GIVEN DATA Block Start

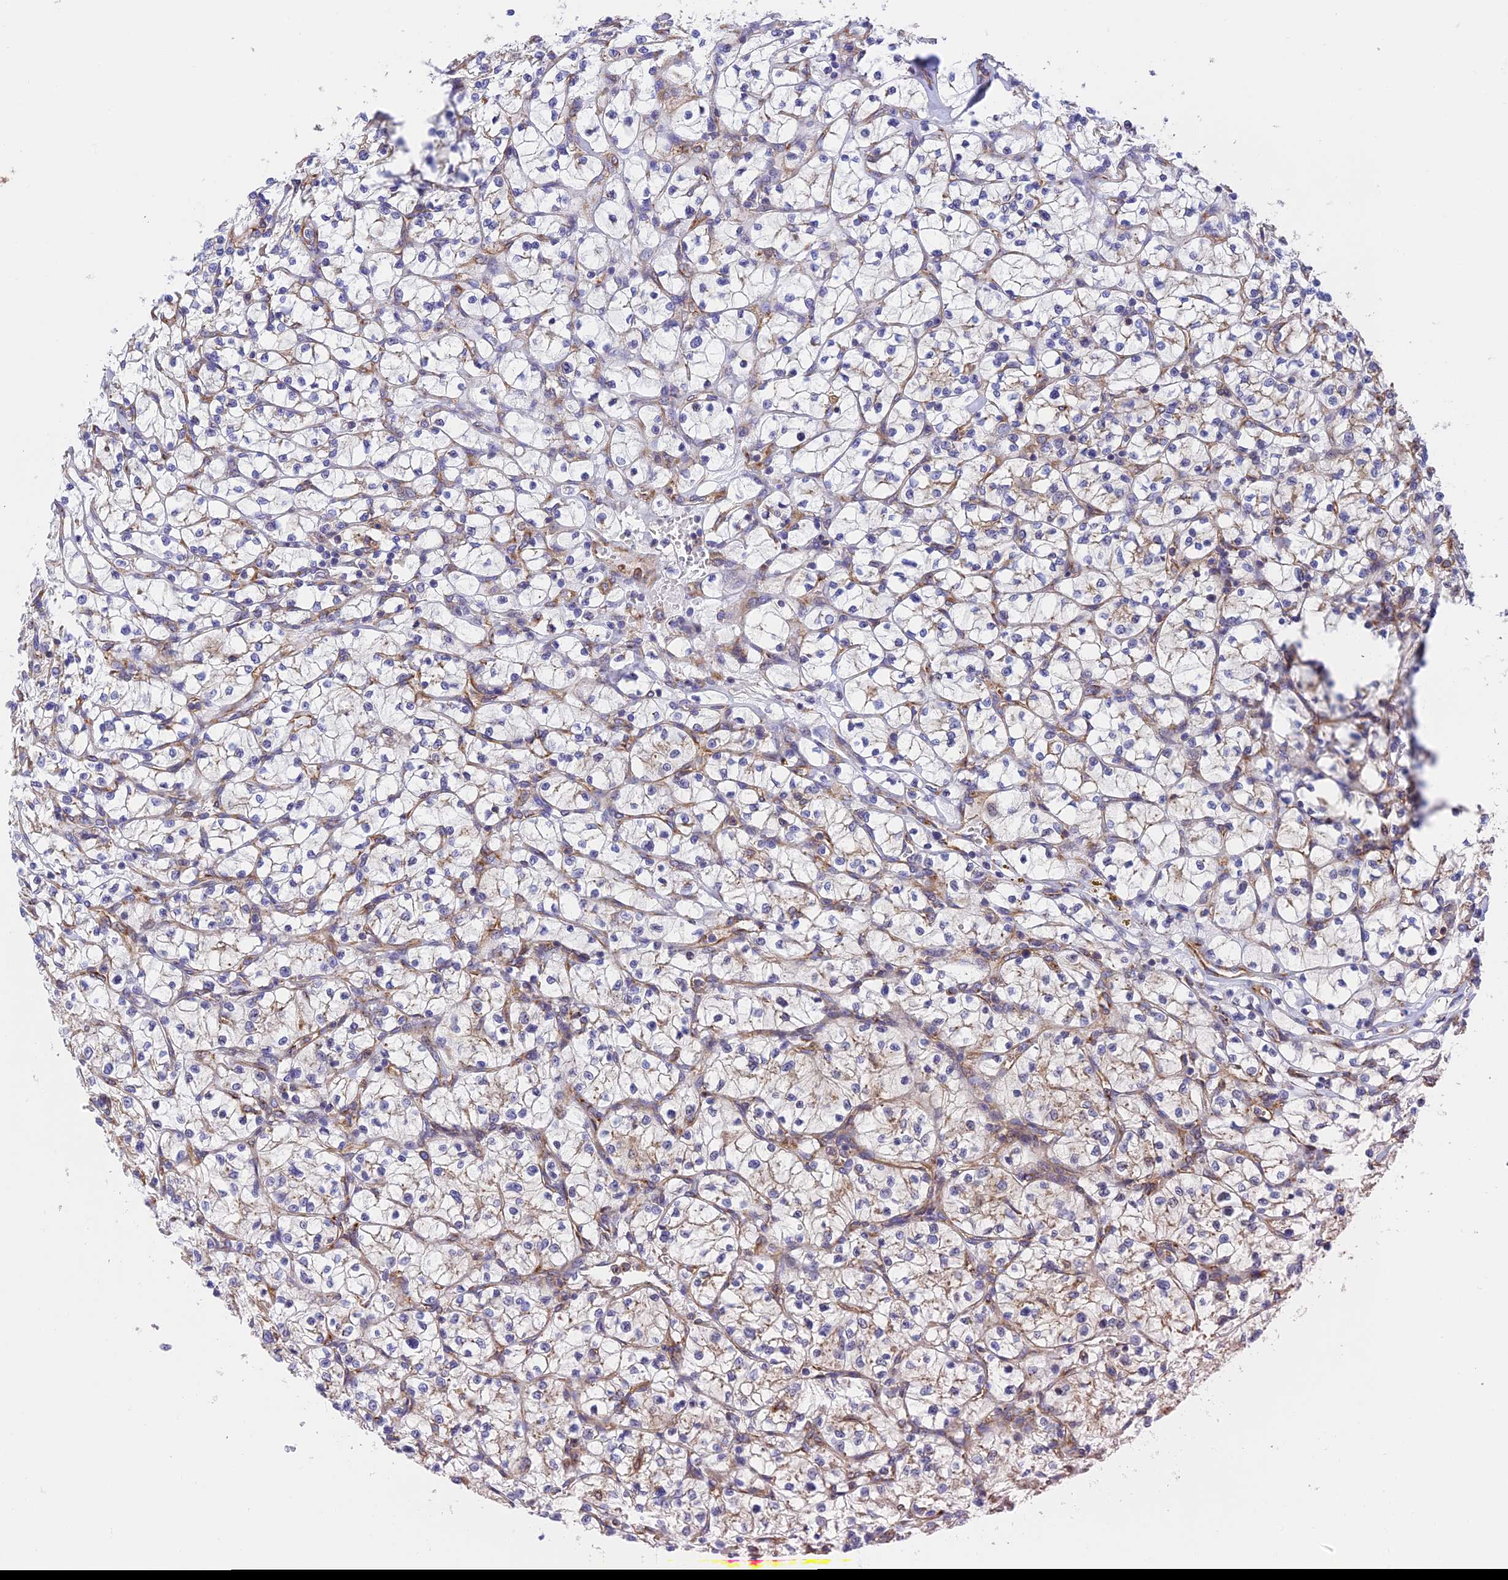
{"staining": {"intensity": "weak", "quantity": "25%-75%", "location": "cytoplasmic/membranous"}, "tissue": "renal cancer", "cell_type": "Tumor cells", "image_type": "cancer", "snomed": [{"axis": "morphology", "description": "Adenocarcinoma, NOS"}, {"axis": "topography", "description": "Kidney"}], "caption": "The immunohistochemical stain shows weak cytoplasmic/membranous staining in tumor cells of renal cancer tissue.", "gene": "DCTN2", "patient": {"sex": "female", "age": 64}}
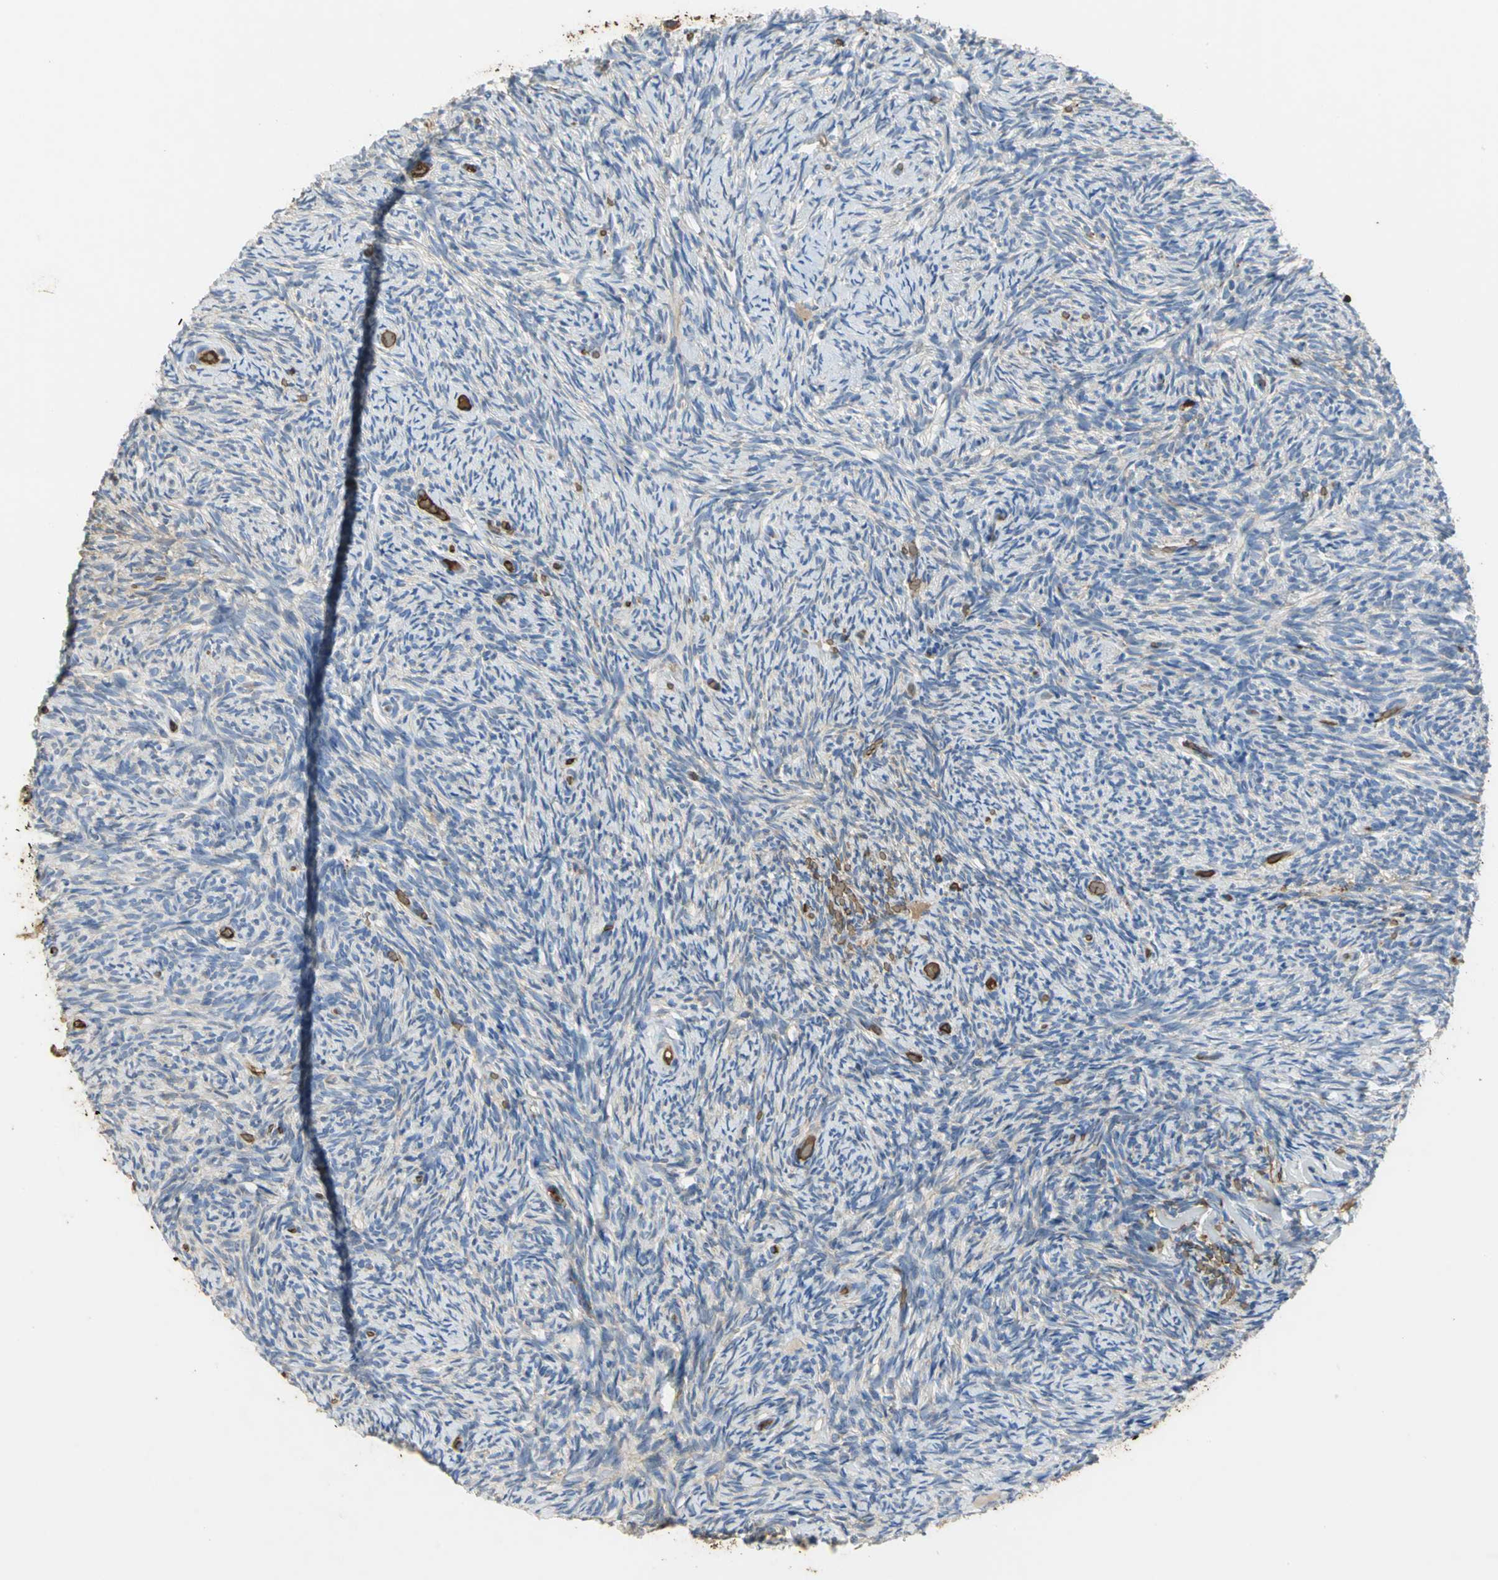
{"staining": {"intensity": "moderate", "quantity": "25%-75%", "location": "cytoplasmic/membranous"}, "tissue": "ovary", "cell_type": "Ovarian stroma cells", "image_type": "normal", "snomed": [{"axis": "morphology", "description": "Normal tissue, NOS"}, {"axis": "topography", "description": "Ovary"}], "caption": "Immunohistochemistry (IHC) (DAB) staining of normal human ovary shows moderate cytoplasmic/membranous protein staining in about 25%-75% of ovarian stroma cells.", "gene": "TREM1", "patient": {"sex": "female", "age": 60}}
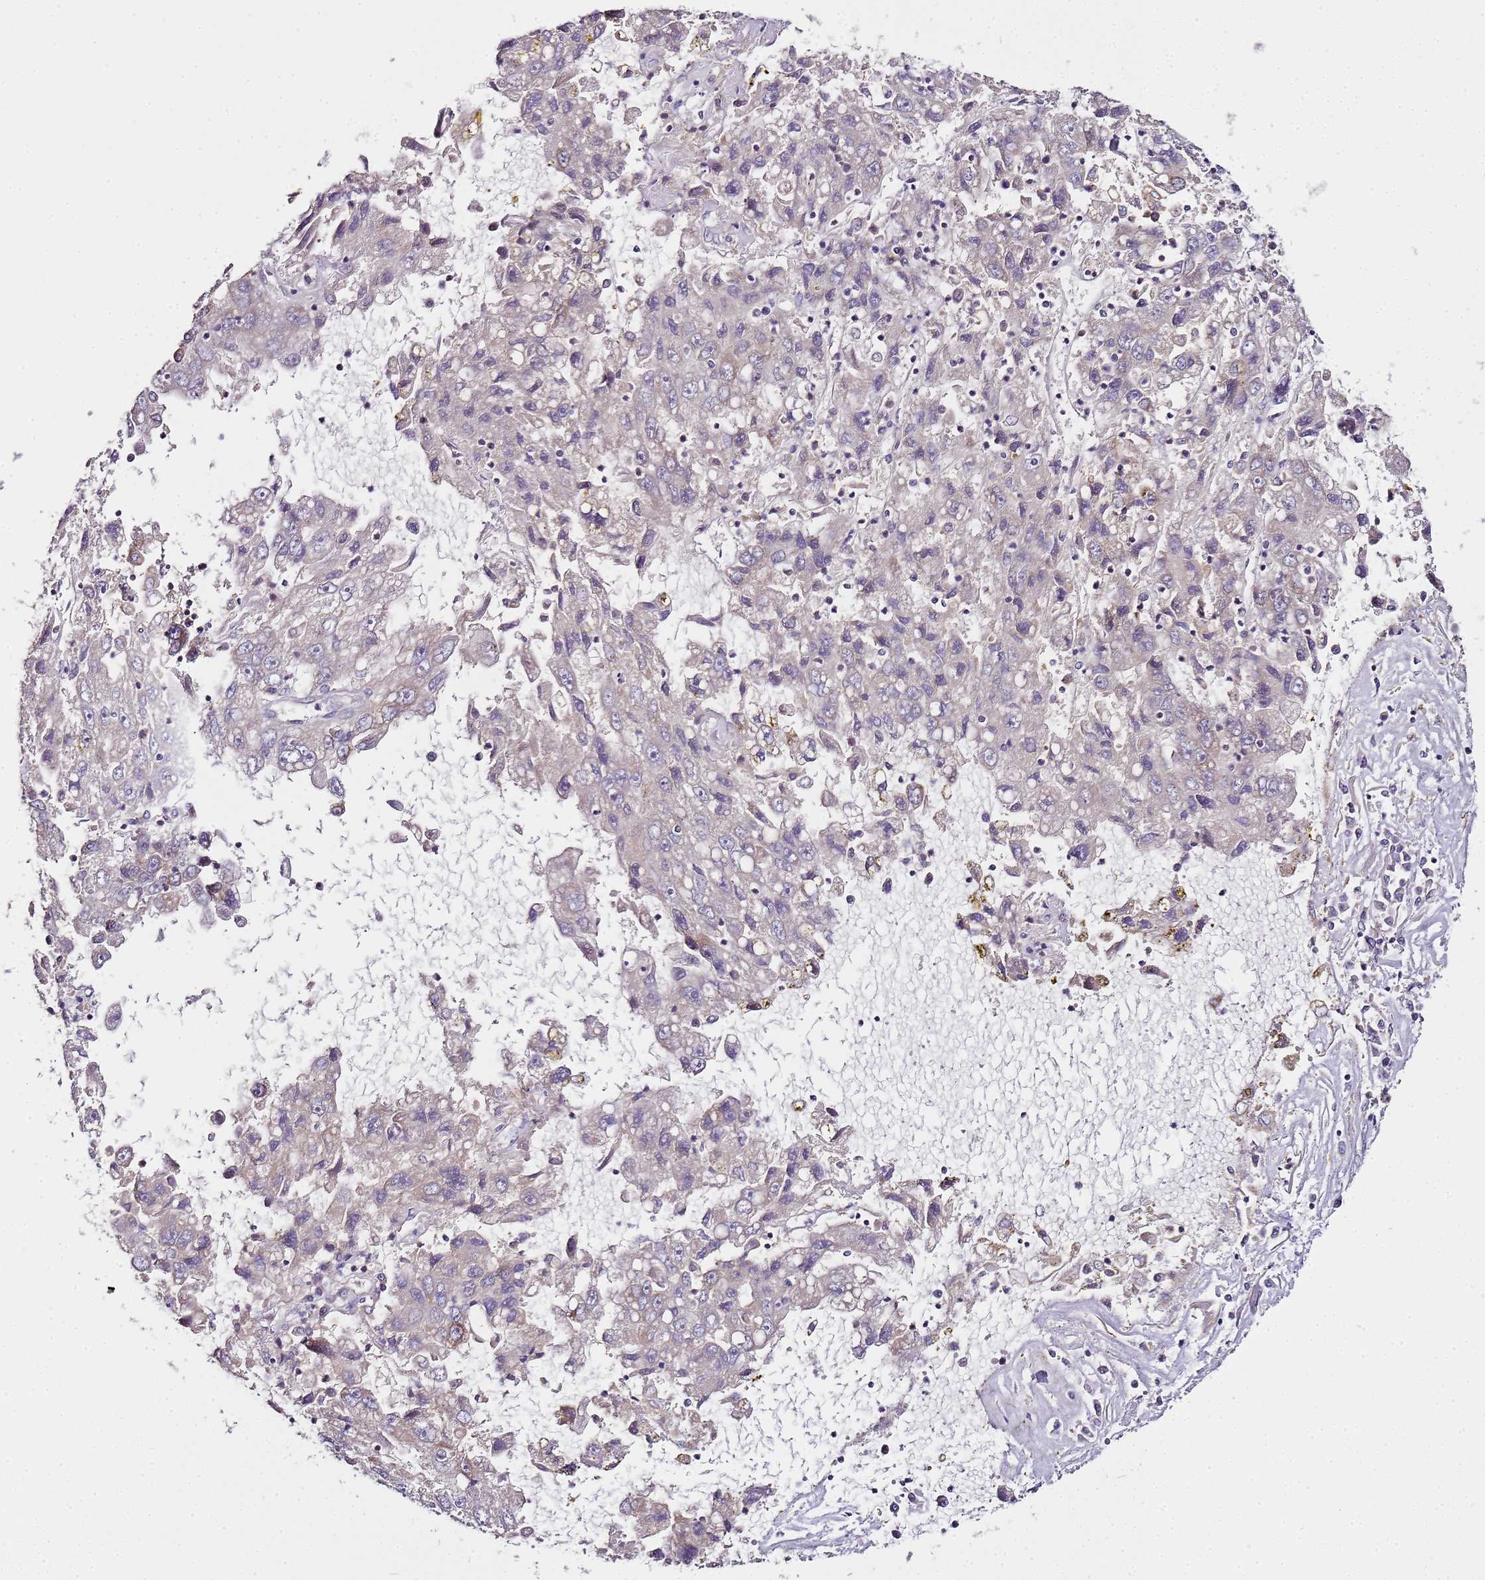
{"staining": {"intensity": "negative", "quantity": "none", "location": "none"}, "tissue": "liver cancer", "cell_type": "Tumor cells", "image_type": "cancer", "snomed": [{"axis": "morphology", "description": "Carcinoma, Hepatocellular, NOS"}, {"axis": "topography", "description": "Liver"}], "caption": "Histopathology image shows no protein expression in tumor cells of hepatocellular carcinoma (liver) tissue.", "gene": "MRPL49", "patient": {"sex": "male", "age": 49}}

GIVEN DATA Block End

WHAT IS EXPECTED => Reproduce the data above line for line, from its first line through the line containing "(IHC) (DAB) staining", both ends included, with the pictures omitted and nothing more.

SOLUTION =>
{"staining": {"intensity": "weak", "quantity": "25%-75%", "location": "cytoplasmic/membranous"}, "tissue": "renal cancer", "cell_type": "Tumor cells", "image_type": "cancer", "snomed": [{"axis": "morphology", "description": "Adenocarcinoma, NOS"}, {"axis": "topography", "description": "Kidney"}], "caption": "The immunohistochemical stain shows weak cytoplasmic/membranous staining in tumor cells of renal cancer tissue.", "gene": "DCTN2", "patient": {"sex": "female", "age": 64}}
{"staining": {"intensity": "moderate", "quantity": "25%-75%", "location": "cytoplasmic/membranous"}, "tissue": "ovary", "cell_type": "Ovarian stroma cells", "image_type": "normal", "snomed": [{"axis": "morphology", "description": "Normal tissue, NOS"}, {"axis": "topography", "description": "Ovary"}], "caption": "Immunohistochemistry (IHC) (DAB) staining of normal human ovary shows moderate cytoplasmic/membranous protein staining in about 25%-75% of ovarian stroma cells.", "gene": "TREM1", "patient": {"sex": "female", "age": 60}}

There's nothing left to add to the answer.